The front-rower, who has played 86 Tests and previously captained Australia, failed two tests taken from urine samples between February and May and was also fined Aus$27,500 (US$20,700).
He is the second Wallaby and Reds star to succumb to illicit drugs in recent months.
Karmichael Hunt was fined $10,000 and placed on a targeted testing programme in March after a court case that caused the sport "significant reputational damage".
Hunt avoided conviction when a cocaine charge was dropped, but admitted possession of a restricted prescription drug after a random street stop by police in Brisbane last December.
Rugby Australia chief Raelene Castle said Slipper, 28 was "dealing with very significant personal issues" and was remorseful.
"We are extremely disappointed to be in this position today with one of our most senior international players having submitted two positive tests for cocaine," she said.

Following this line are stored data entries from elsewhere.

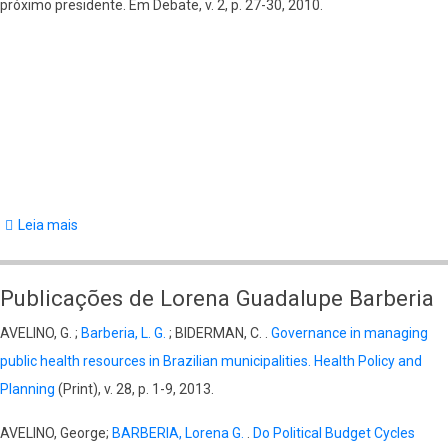
próximo presidente. Em Debate, v. 2, p. 27-30, 2010.
Leia mais
sobre
Publicações
de
Publicações de Lorena Guadalupe Barberia
Glauco
AVELINO, G. ;
Barberia, L. G.
; BIDERMAN, C. .
Governance in managing
Peres
public health resources in Brazilian municipalities. Health Policy and
da
Planning
(Print), v. 28, p. 1-9, 2013.
Silva
AVELINO, George;
BARBERIA, Lorena G.
.
Do Political Budget Cycles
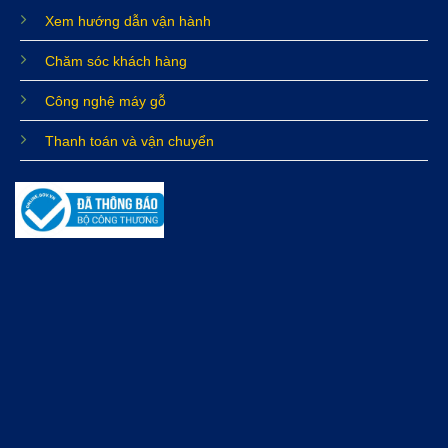
Xem hướng dẫn vận hành
Chăm sóc khách hàng
Công nghệ máy gỗ
Thanh toán và vận chuyển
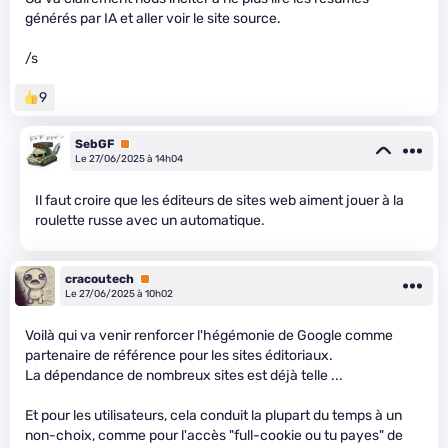
générés par IA et aller voir le site source.
/s
9
SebGF
Premium
Le 27/06/2025 à 14h04
Il faut croire que les éditeurs de sites web aiment jouer à la
roulette russe avec un automatique.
cracoutech
Premium
Le 27/06/2025 à 10h02
Voilà qui va venir renforcer l'hégémonie de Google comme
partenaire de référence pour les sites éditoriaux.
La dépendance de nombreux sites est déjà telle ...
Et pour les utilisateurs, cela conduit la plupart du temps à un
non-choix, comme pour l'accès "full-cookie ou tu payes" de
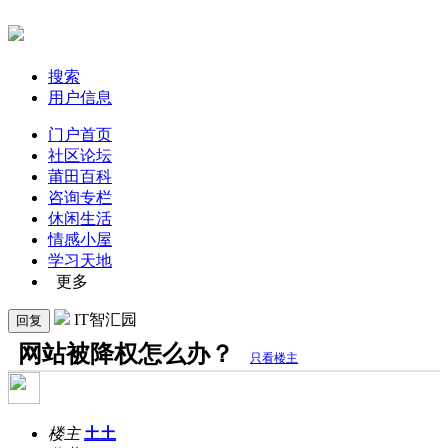
搜索
用户信息
门户首页
社区论坛
莆田百科
咨询专栏
休闲生活
情感小屋
学习天地
更多
IT智汇园
回复
网站被降权怎么办？
只看楼主
楼主
土土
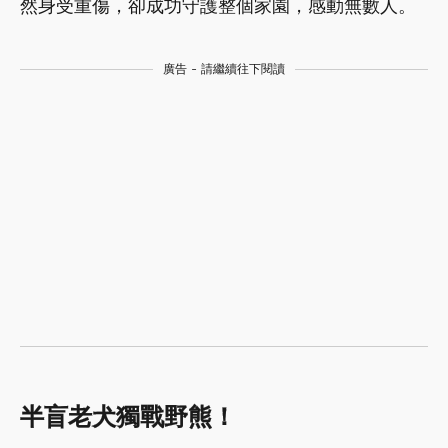
然身受重傷，卻成功守護整個家園，感動無數人。
廣告 - 請繼續往下閱讀
半盲老犬獨戰野熊！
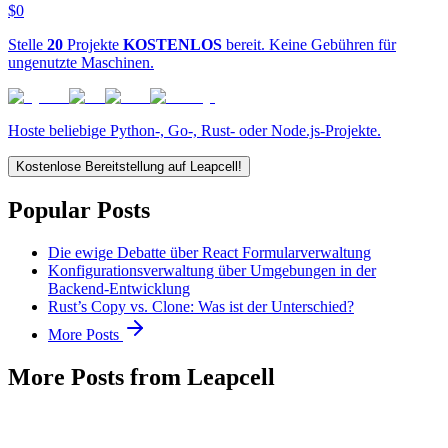
$0
Stelle
20
Projekte
KOSTENLOS
bereit. Keine Gebühren für
ungenutzte Maschinen.
Hoste beliebige Python-, Go-, Rust- oder Node.js-Projekte.
Kostenlose Bereitstellung auf Leapcell!
Popular Posts
Die ewige Debatte über React Formularverwaltung
Konfigurationsverwaltung über Umgebungen in der
Backend-Entwicklung
Rust’s Copy vs. Clone: Was ist der Unterschied?
More Posts
More Posts from Leapcell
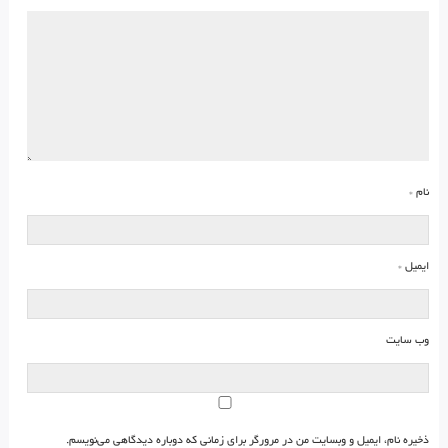
نام
*
ایمیل
*
وب‌ سایت
ذخیره نام، ایمیل و وبسایت من در مرورگر برای زمانی که دوباره دیدگاهی می‌نویسم.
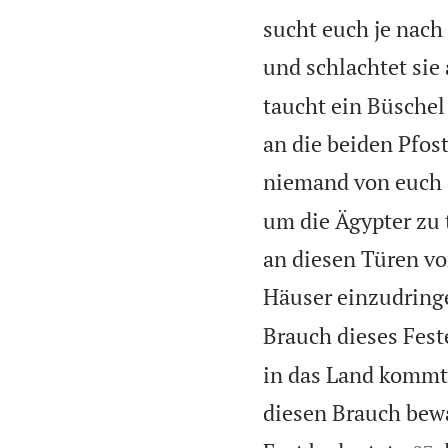
sucht euch je nach
und schlachtet sie 
taucht ein Büschel
an die beiden Pfos
niemand von euch 
um die Ägypter zu 
an diesen Türen vo
Häuser einzudring
Brauch dieses Fest
in das Land kommt,
diesen Brauch bew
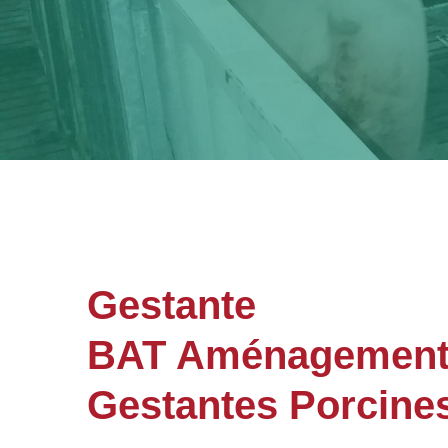
Gestante
BAT Aménagements 
Gestantes Porcine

"We are ensuring that James is receiving full help and support, including specialist medical treatment.
"James has expressed his sincere remorse for his actions and for placing himself, Rugby Australia and the Reds in this very difficult situation."
The Australian newspaper said when Slipper first tested positive he was put on a confidential rehabilitation program but then, even knowing he would be targeted by drug-testers, he tested positive again last week.
Slipper said he was "unfit" to address the matter personally with the media on Thursday, but in a statement acknowledged "there was no place for illicit drugs in sport".
"I have been suffering wellness issues including depression for a year and have been receiving professional assistance for the last few months," he said. "The advice is that I will make a speedy and total recovery.
"In no way do my personal circumstances excuse my actions, but I recognise now that I was not coping and that I need to properly address these wellness issues."
Although Slipper is one of Australia's most-capped players, he was not part of recent Wallabies gatherings and had not been expected to feature in their upcoming series against Ireland.
Castle said the punishment took into account his personal circumstances, service to club and country and previous good character.
"It is an incredibly challenging time for him and his family and our immediate focus is on James's health and wellbeing while he undertakes an enforced period away from the sport," she said.